Wien/Paris/ag. Seit November gilt in Frankreich eine neue Reichensteuer: Wer mehr als eine Million Euro pro Jahr verdient, muss 75 Prozent davon an den Staat abliefern. Und seit einigen Wochen fliehen Wohlhabende aus dem Land.

Der neueste Steuerflüchtling ist der Schauspieler Gérard Depardieu, der jetzt seinen Wohnsitz in den belgischen Ort Estaimpuis verlegte. In dem Grenzort ist er nicht allein: Bereits ein Viertel der Einwohner sind Franzosen.

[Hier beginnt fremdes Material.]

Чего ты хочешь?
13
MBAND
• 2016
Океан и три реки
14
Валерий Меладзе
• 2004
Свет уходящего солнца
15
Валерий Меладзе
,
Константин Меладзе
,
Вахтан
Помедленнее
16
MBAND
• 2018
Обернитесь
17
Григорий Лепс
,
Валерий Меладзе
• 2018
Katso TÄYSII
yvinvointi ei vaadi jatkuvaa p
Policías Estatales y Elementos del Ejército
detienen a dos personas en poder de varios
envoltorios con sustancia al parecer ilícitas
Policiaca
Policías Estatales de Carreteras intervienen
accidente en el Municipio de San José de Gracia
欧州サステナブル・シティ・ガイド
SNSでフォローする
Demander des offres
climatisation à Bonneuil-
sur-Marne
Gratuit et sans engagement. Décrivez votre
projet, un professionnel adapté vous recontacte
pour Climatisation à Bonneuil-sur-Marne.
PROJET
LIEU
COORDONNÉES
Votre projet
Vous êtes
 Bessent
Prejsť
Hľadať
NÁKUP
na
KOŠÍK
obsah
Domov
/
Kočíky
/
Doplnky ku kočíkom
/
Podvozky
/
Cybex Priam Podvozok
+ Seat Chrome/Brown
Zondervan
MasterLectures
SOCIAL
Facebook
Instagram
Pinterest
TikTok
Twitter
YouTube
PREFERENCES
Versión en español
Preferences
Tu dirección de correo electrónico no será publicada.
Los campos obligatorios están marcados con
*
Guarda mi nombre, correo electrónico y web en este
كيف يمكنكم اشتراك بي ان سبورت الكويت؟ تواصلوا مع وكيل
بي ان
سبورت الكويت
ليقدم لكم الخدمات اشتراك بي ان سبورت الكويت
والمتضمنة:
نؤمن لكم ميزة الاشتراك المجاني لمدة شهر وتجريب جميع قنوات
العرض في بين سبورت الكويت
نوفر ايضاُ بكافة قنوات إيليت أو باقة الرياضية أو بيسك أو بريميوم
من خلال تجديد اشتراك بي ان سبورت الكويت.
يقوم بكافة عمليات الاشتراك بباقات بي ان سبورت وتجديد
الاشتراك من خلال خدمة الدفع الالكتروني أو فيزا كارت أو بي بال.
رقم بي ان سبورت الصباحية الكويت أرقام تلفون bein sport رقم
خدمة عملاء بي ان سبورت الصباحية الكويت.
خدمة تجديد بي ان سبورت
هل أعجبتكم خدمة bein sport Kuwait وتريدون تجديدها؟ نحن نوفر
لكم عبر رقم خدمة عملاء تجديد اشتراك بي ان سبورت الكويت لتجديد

Depardieus Wohnwechsel – offiziell aus privaten Gründen – sorgt in der Politik für Empörung. Der Pariser Bürgermeister, Bertrand Delanoë, bezeichnete es als „sehr bedauernswert“, dass der Schauspieler bei der Steuer nicht die gewohnte Großzügigkeit zeige. Die linke Ex-Präsidentschaftskandidatin Nathalie Arthaud nannte Depardieus Entscheidung „beschämend“.

Möglicherweise zieht es den Schauspieler aber bald wieder in die Heimat: Ende 2014 läuft die 75-Prozent-Steuer aus.